━━ MATERIAL FOR THE TASK
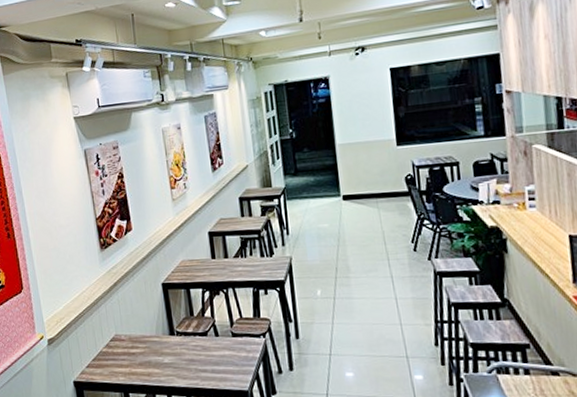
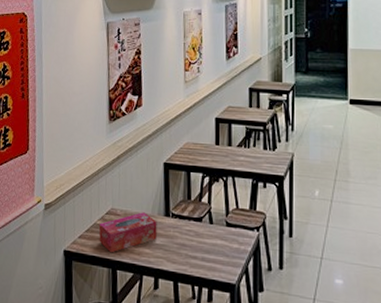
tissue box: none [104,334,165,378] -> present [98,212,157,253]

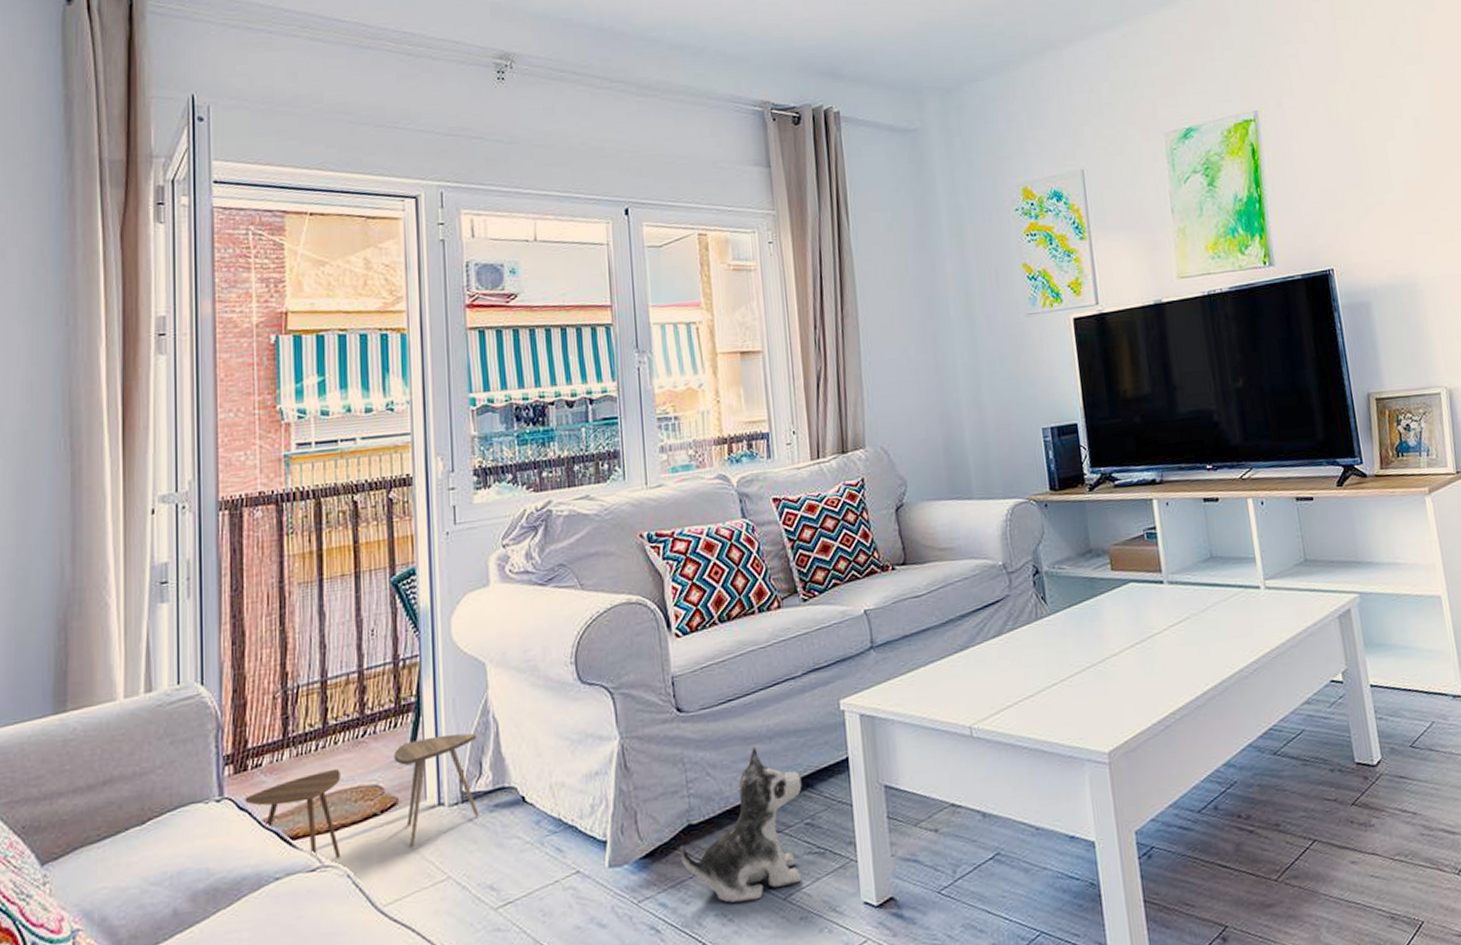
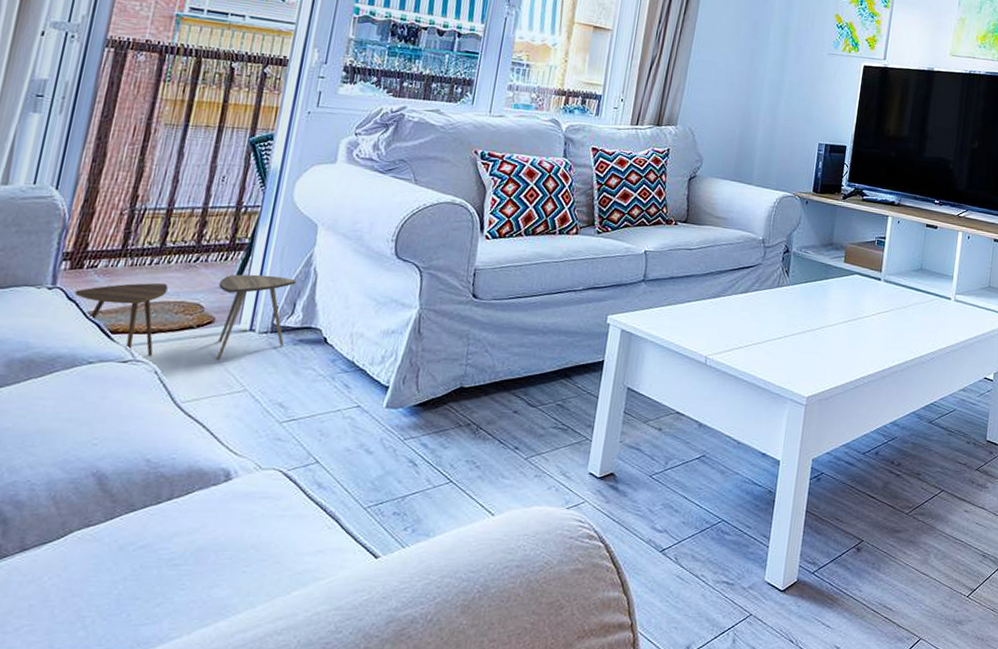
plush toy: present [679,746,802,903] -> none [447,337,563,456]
━━━━
━━ MATERIAL FOR THE TASK
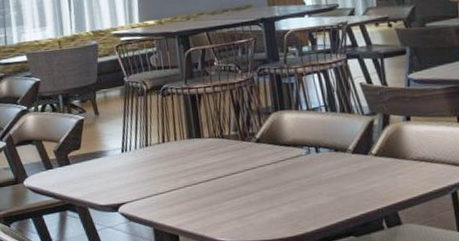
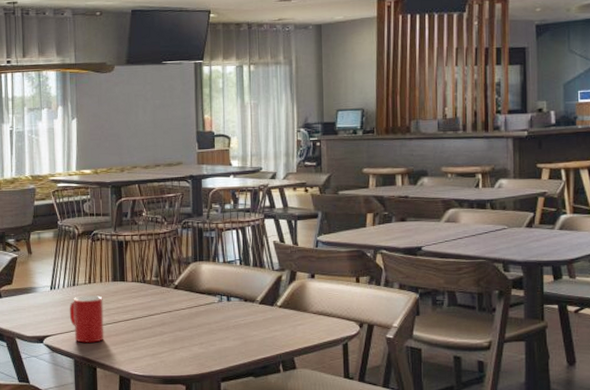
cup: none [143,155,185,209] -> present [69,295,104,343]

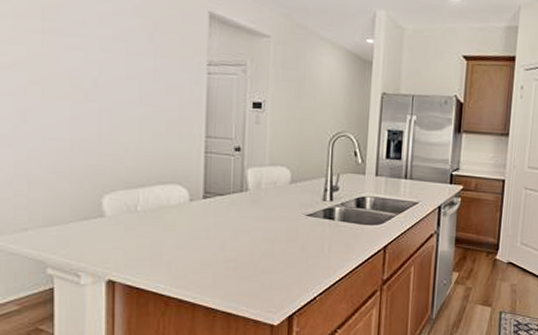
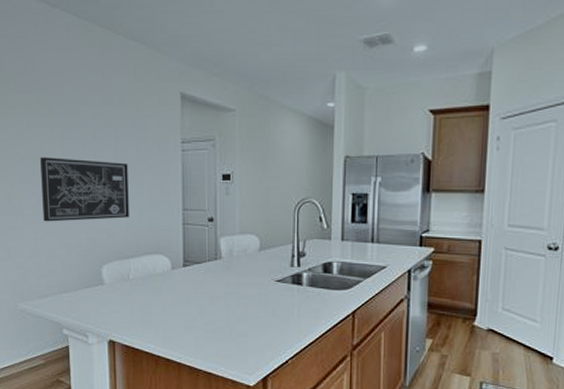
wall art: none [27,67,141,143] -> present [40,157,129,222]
━━━━
▶ **TASK**: Would you output the lines above from the line holding "tissue box: none" up to and including the line holding "plush toy: present", exactly and only those, with no pictures?

▶ **ANSWER BELOW**:
tissue box: none [104,334,165,378] -> present [98,212,157,253]

plush toy: present [679,746,802,903] -> none [447,337,563,456]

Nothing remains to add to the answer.